[[ Source information open ]]
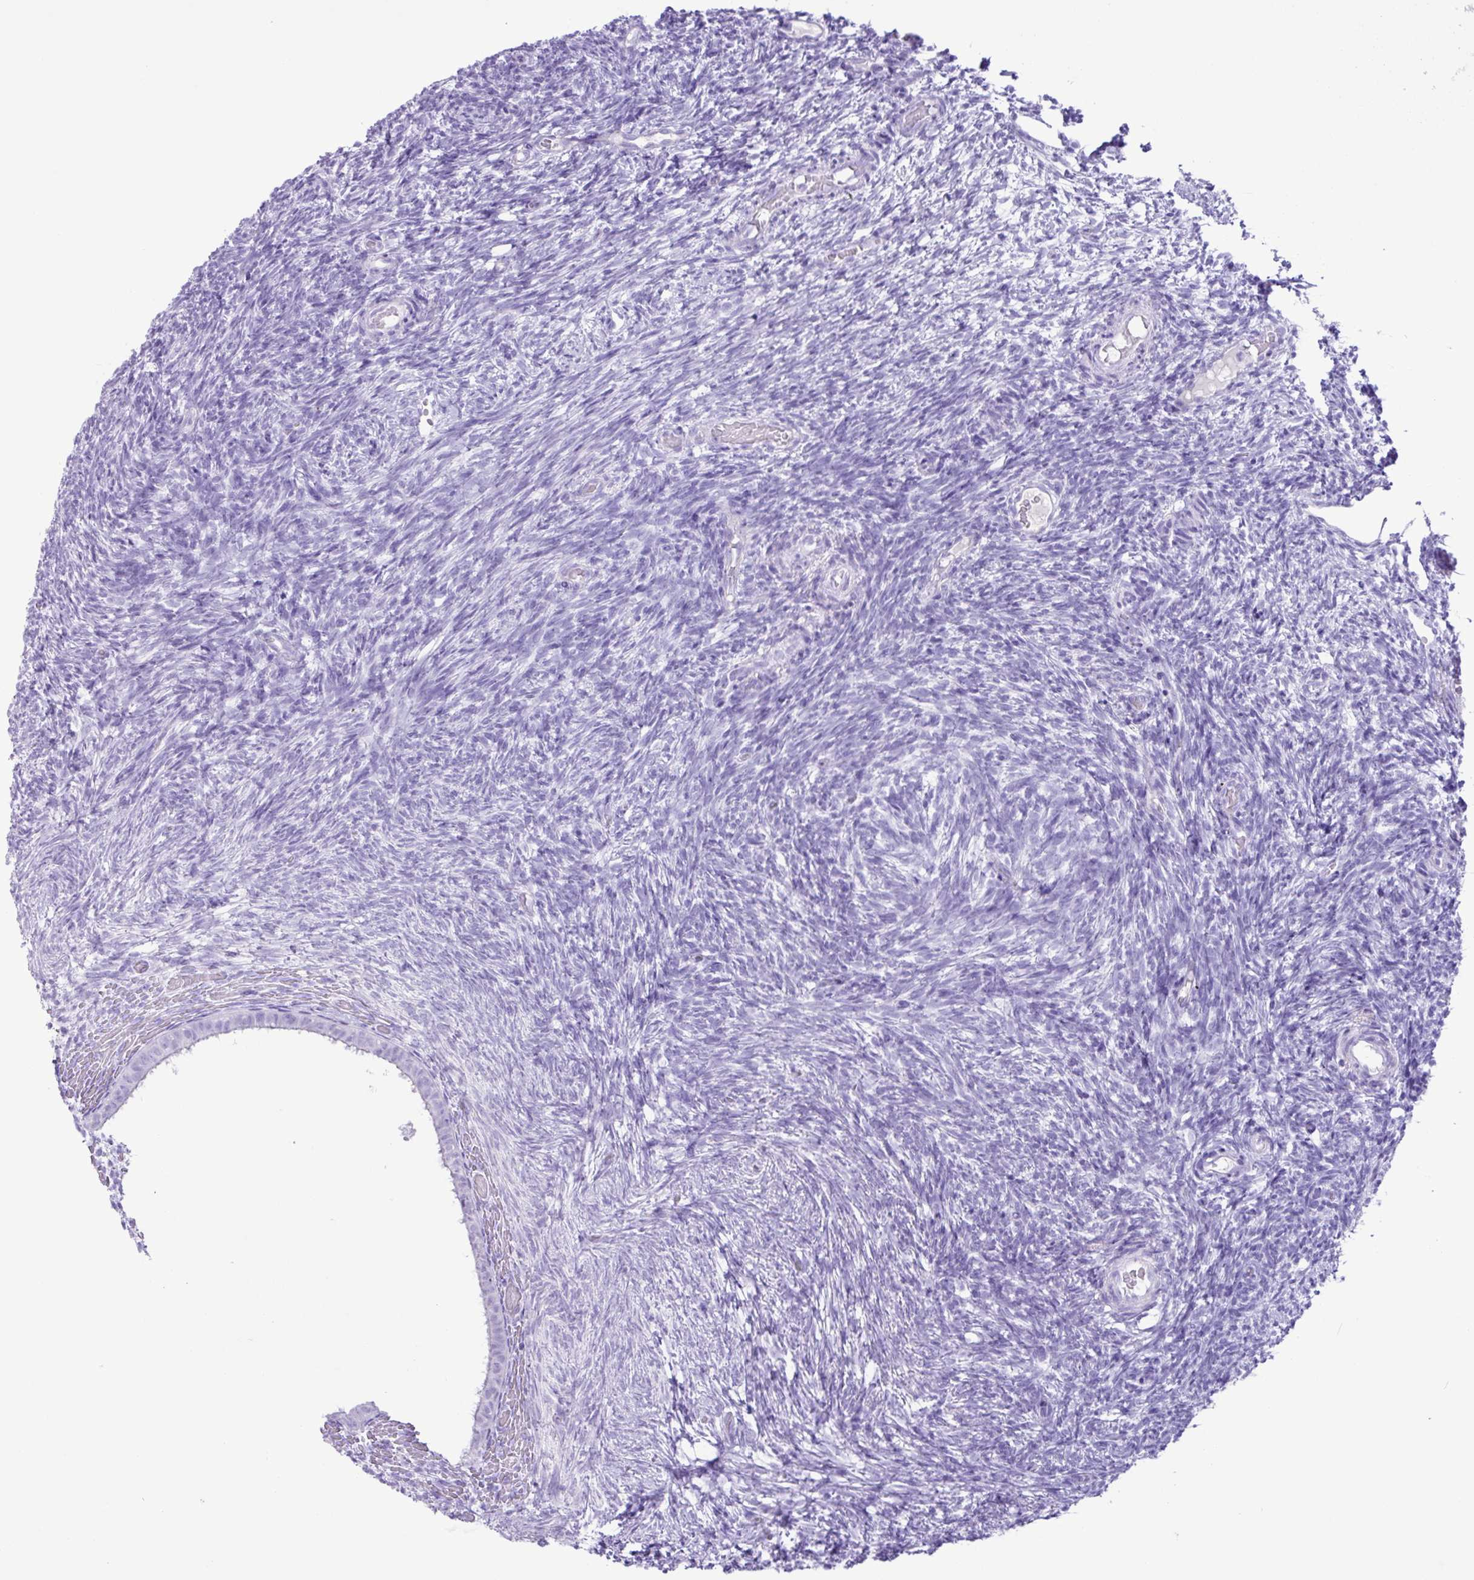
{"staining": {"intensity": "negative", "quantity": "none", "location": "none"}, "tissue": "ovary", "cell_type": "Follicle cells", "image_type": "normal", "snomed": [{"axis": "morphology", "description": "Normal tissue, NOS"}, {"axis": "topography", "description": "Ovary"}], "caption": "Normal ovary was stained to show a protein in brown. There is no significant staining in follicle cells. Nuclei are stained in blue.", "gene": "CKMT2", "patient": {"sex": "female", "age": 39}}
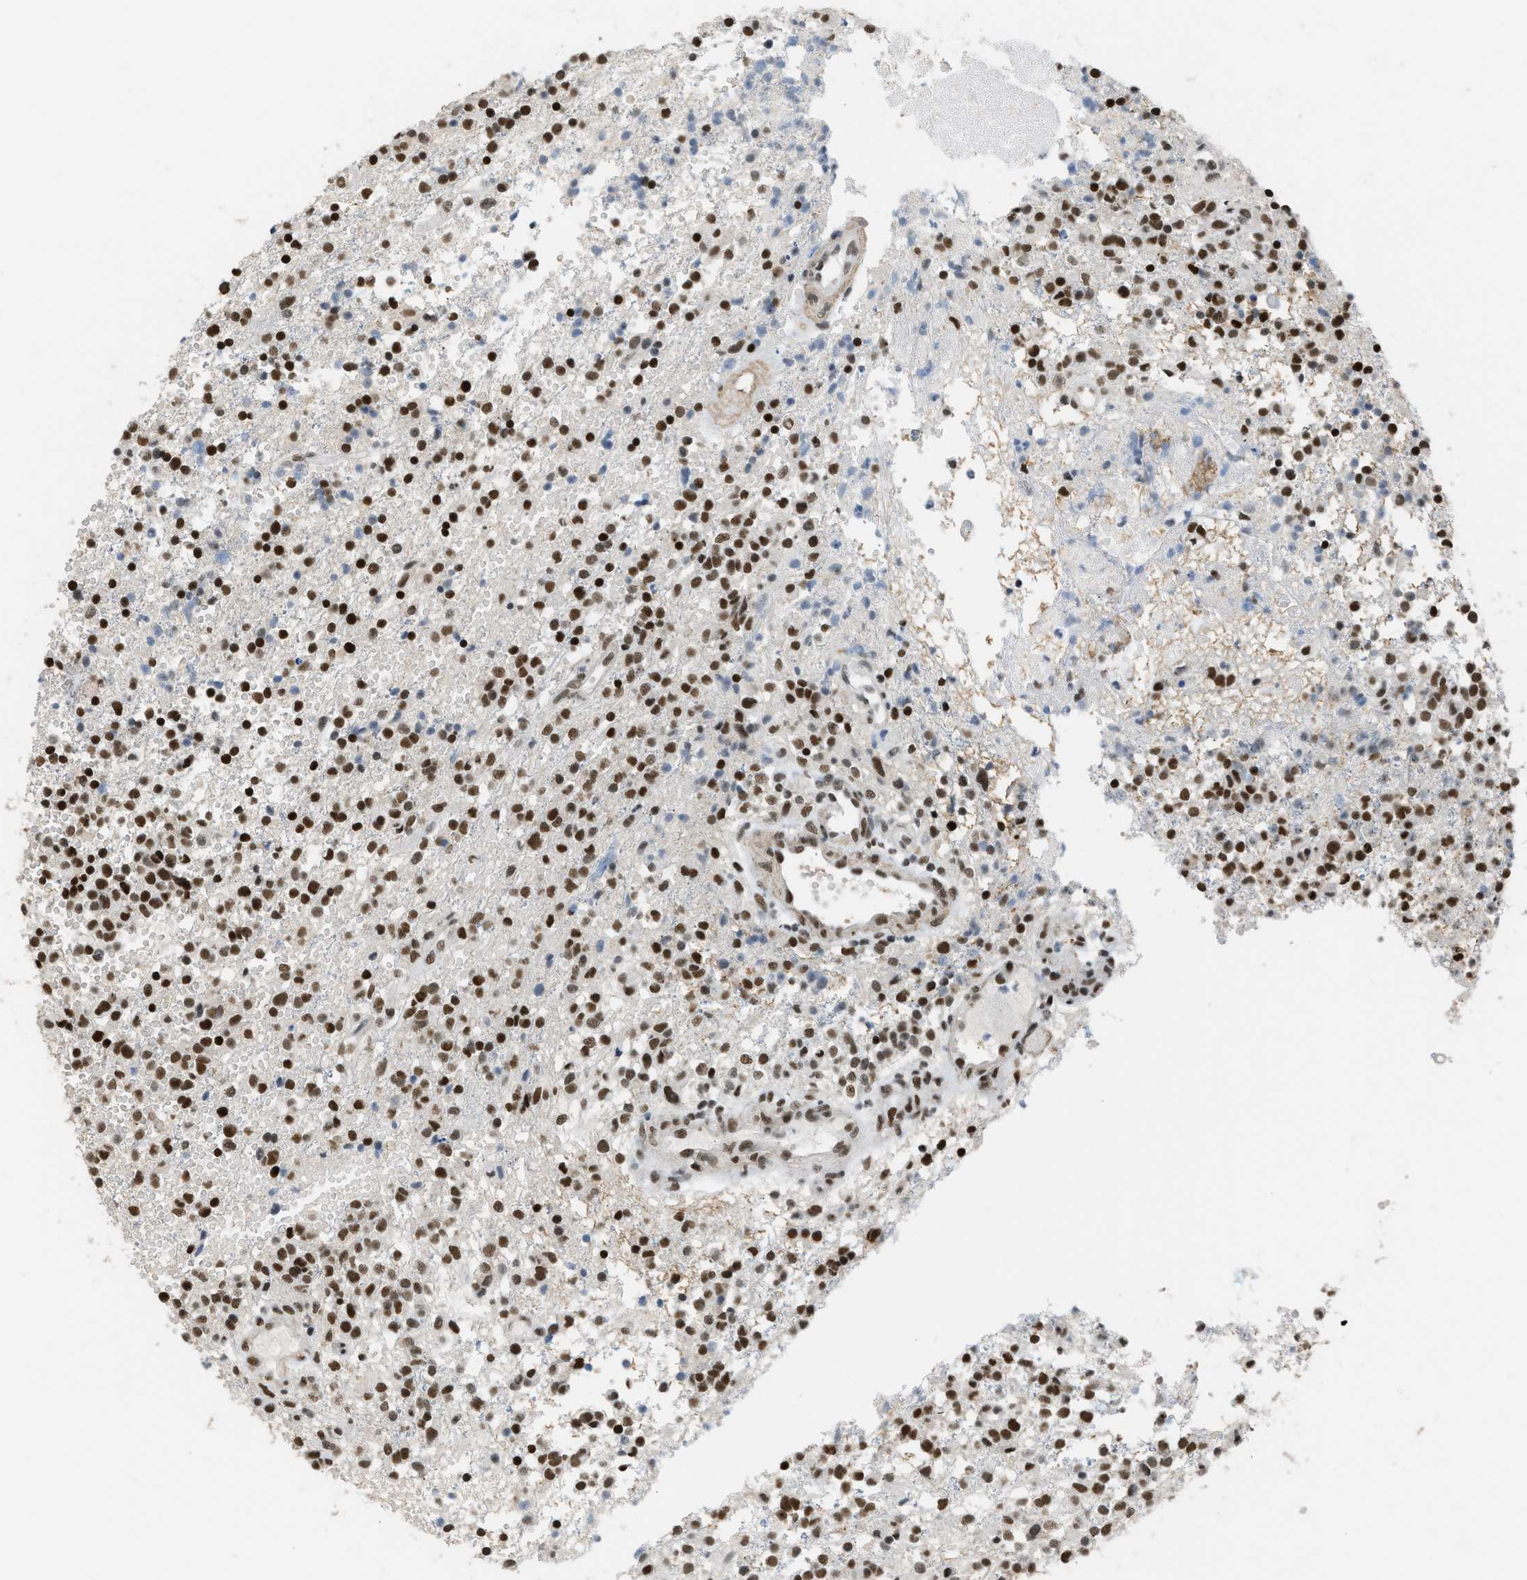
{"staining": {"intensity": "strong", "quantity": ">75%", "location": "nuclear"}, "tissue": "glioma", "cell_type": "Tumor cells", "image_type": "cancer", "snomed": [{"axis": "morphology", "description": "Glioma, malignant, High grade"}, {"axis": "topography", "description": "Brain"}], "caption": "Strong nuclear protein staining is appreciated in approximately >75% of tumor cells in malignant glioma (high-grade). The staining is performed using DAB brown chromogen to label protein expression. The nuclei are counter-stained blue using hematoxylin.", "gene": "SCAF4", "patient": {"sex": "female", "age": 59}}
[[ Source information closed ]]
[[ Source information open ]]
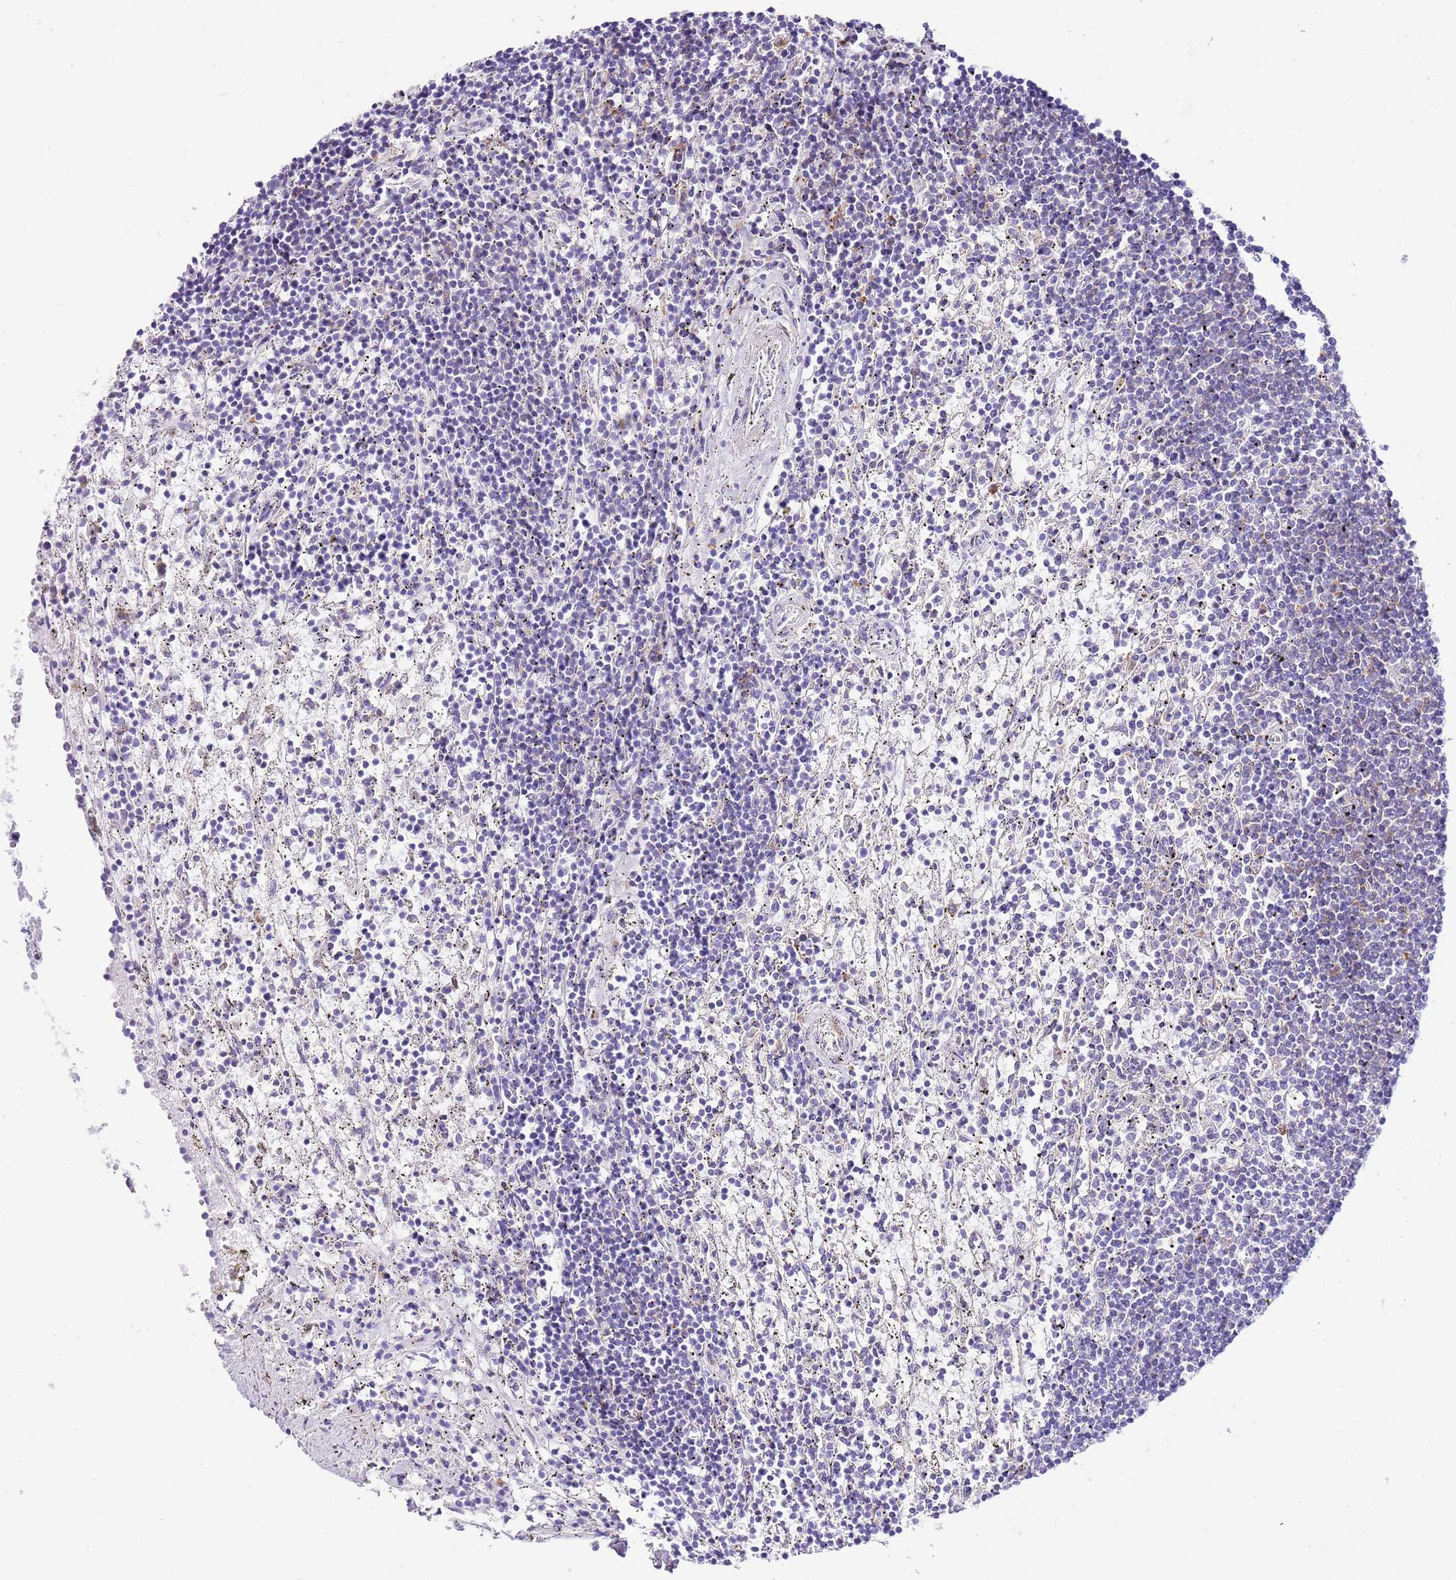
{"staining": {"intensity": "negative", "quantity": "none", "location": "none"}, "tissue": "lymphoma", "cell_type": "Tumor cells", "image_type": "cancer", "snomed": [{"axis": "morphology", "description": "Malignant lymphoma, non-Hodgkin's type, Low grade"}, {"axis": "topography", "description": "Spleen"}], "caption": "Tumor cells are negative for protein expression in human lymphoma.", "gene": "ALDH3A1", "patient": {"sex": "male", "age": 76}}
[[ Source information closed ]]
[[ Source information open ]]
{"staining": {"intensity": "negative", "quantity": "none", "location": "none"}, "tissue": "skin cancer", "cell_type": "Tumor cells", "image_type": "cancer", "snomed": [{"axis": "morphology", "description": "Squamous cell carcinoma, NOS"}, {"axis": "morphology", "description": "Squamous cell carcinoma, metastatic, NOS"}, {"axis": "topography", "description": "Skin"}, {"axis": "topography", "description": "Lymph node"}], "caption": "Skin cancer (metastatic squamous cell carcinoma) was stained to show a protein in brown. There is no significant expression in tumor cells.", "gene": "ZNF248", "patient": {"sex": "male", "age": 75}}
[[ Source information closed ]]
→ What the task requires
Whenever a line in the preceding entries includes the word "grade", count it, and state the total alone.

→ Final answer
2